Lastpass fails to fill password
On the Login page of the firewall, Lastpass fails to fill the password into the password field, instead it fills in the "username" in both fields (username/password).
The issue is the name of the field:
<input type="password" name="emailInput" placeholder="Enter your password..." class="sw-textfield__wrapper__input sw-textfield__wrapper__input--with-icon-suffix sw-typo-field-value sw-flexbox__flex">
The name "emailinput" is the identical name for field Username and field Password.
Easy to fix I guess?

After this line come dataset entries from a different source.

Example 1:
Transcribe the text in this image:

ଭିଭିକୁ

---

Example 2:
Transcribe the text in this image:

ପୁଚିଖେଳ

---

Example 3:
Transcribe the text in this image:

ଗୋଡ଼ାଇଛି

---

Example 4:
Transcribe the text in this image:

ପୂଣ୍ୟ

It should work like that:
<input type="password" name="password" placeholder="Enter your password..." class="sw-textfield__wrapper__input sw-textfield__wrapper__input--with-icon-suffix sw-typo-field-value sw-flexbox__flex">
Here's the proof:
Answers
I also dislike how Sonicwalls recent login pages function (not because of a password manager), but I doubt they'll change it. You can try a feature request.
In this case it's clearly a bug, because all the other login pages like MSW, Cloud,etc. work as expected. Only the NSa shows this issue.

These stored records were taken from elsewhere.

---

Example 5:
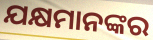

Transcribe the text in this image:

ଯକ୍ଷମାନଙ୍କର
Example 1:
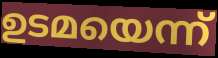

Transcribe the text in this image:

ഉടമയെന്ന്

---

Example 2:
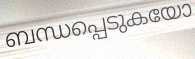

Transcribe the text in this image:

ബന്ധപ്പെടുകയോ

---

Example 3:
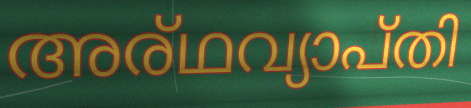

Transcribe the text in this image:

അര്ഥവ്യാപ്തി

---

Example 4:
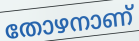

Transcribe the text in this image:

തോഴനാണ്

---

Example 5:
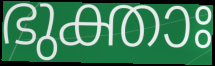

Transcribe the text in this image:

ഭുക്താഃ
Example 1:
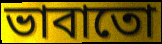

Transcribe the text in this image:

ভাবাতো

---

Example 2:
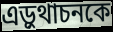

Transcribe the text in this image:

এড়ুথাচনকে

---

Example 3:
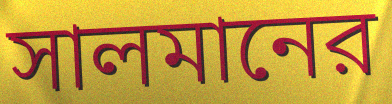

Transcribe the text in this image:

সালমানের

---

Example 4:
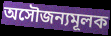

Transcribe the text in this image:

অসৌজন্যমূলক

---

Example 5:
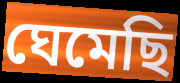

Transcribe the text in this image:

ঘেমেছি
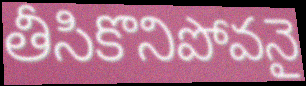
తీసికొనిపోవనై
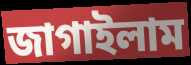
জাগাইলাম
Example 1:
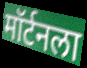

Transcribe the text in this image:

मॉर्टनला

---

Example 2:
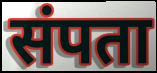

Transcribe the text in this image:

संपता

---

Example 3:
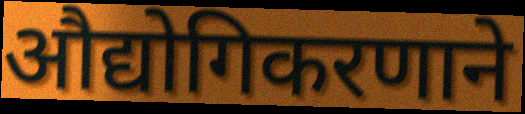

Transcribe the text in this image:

औद्योगिकरणाने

I'am not 100% sure how, but 1Password is able to handle a Gen7 login just fine. It shows userName and pwd as detected form fields.
--Michael@BWC
The issue is the name of the field:
<input type="password" name="emailInput" placeholder="Enter your password..." class="sw-textfield__wrapper__input sw-textfield__wrapper__input--with-icon-suffix sw-typo-field-value sw-flexbox__flex">
The name "emailinput" is the identical name for field Username and field Password.
This duplication of named fields would be especially problematic if some form of validation is occurring on the "emailInput" field. I can see where it should validate that it is a properly formatted email address (has an "@" and a "."). How that plays out when someone enters a more-or-less standard password is anyone's guess.
Oh, but wait, no one is complaining about that. So let me guess: There's NO validation on the email address field?!?
No, there's no such validation and frankly, the username doesn't have to be an email address IMHO. But I agree in general because no proper validation opens the gate to buffer overflows.